Check Point Software Technologiesは12月17日(米国時間)、「Google Calendar Notifications Bypassing Email Security Policies - Check Point Blog」において、Googleカレンダーから送信されたフィッシングメールを確認したと報じた。

攻撃者は、約4週間で4,000件を超えるフィッシングメールを送信したとみられる。

  • Google Calendar Notifications Bypassing Email Security Policies - Check Point Blog

    Google Calendar Notifications Bypassing Email Security Policies - Check Point Blog

侵害経路

攻撃者はセキュリティソリューションの検出を回避するため、Googleカレンダーの招待機能を悪用した。招待の本文にGoogleフォームへのリンク、Google図形描画(drawings)へのリンク、またはカレンダーファイル(.ics)を添付することで、検出を回避したとされる。

被害者がこれらのリンクにアクセスすると、偽のreCAPTCHAまたはサポートボタンのクリックを求められる。ボタンをクリックすると暗号資産マイニングのWebページや、ビットコインのサポートページに偽装したフィッシングサイトにリダイレクトされる。

被害者が求めに応じてログインを試みると、認証情報や個人情報などが窃取され、最終的に金融詐欺に遭う可能性がある。

  • フィッシングメールの例 - 引用:Check Point

    フィッシングメールの例 引用:Check Point

対策

Check Pointは同様の攻撃を回避するため、企業や組織の管理者に次の対策を推奨している。

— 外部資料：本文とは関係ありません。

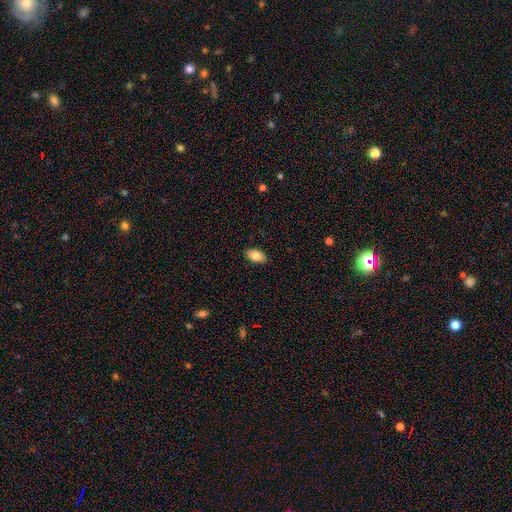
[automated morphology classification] Smooth or featured? Predicted: smooth (p=0.82). How rounded? Predicted: in between (p=0.93). Merging? Predicted: none (p=0.89).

  • Googleアプリの使用状況を監視する。信頼できるサードパーティーアプリなども活用し、不審な活動を検出できるようにする
  • 従業員がフィッシング攻撃にだまされて認証情報を窃取された場合に備え、すべての業務アカウントに多要素認証(MFA: Multi-Factor Authentication)を導入する

従業員に推奨される対策は次のとおり。

  • 事前連絡のない予期しない招待状や、通常とは異なる操作(reCAPTCHAなど)を要求する招待状に注意し、不審な場合は無視する
  • リンクにアクセスする前に、リンク先URLを検証する
  • 保有するすべてのアカウントに多要素認証を設定する

フィッシング詐欺にサービスを悪用されたGoogleは、Check Pointからの問い合わせに次のとおり回答している。

Googleカレンダーの「既知の送信者」設定を有効にすることを推奨します。この設定により、連絡先リストにない人や、過去に自分のメールアドレスとやり取りしたことのない人からの招待状に警告が表示され、このタイプのフィッシングからユーザーを守ることができます。

具体的な設定手順は「カレンダーで招待状を管理する - パソコン - Google カレンダー ヘルプ」から確認することができる。